Gottes Wort weißt uns ganz deutlich darauf hin, was IHM gefällt und was ihm nicht gefällt.

So müssten wir doch eigentlich wissen, wie wir uns verhalten sollten.

Es folgen einige Bibelstellen die uns darüber lehren.

1. Korinther 6,9-11

9 Wisst ihr denn nicht, dass Ungerechte das Reich Gottes nicht erben werden?
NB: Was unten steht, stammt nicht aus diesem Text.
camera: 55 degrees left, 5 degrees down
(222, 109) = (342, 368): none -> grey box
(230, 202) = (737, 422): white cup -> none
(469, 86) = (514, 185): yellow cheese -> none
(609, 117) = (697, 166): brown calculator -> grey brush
Irrt euch nicht: Weder Unzüchtige noch Götzendiener, weder Ehebrecher noch Weichlinge, noch Knabenschänder,
10 weder Diebe noch Habsüchtige, noch Trunkenbolde, noch Lästerer, noch Räuber werden das Reich Gottes erben.
11 Und solche sind etliche von euch gewesen; aber ihr seid abgewaschen, ihr seid geheiligt,

ihr seid gerechtfertigt worden in dem Namen des Herrn Jesus und in dem Geist unseres Gottes!

Galater 5, 19-21

19 Offenbar sind aber die Werke des Fleisches, welche sind: Ehebruch, Unzucht, Unreinheit, Zügellosigkeit;
20 Götzendienst, Zauberei, Feindschaft, Streit, Eifersucht, Zorn, Ehrgeiz, Zwietracht, Parteiungen;
21 Neid, Mord, Trunkenheit, Gelage und dergleichen, wovon ich euch voraussage,

wie ich schon zuvor gesagt habe, dass die, welche solche Dinge tun, das Reich Gottes nicht erben werden.

1 Timotheus 1, 5-11

5 das Endziel des Gebotes aber ist Liebe aus reinem Herzen und gutem Gewissen und ungeheucheltem Glauben.
6 Davon sind einige abgeirrt und haben sich unnützem Geschwätz zugewandt;
7 sie wollen Lehrer des Gesetzes sein und verstehen doch nicht, was sie verkünden und als gewiss hinstellen.
8 Wir wissen aber, dass das Gesetz gut ist, wenn man es gesetzmäßig anwendet
9 und berücksichtigt, dass einem Gerechten kein Gesetz auferlegt ist,
sondern Gesetzlosen und Rebellischen, Gottlosen und Sündern,
Unheiligen und Gemeinen, solchen, die Vater und Mutter misshandeln, Menschen töten,
10 Unzüchtigen, Knabenschändern, Menschenräubern, Lügnern,
Meineidigen und was sonst der gesunden Lehre widerspricht,
11 nach dem Evangelium der Herrlichkeit des glückseligen Gottes, das mir anvertraut worden ist.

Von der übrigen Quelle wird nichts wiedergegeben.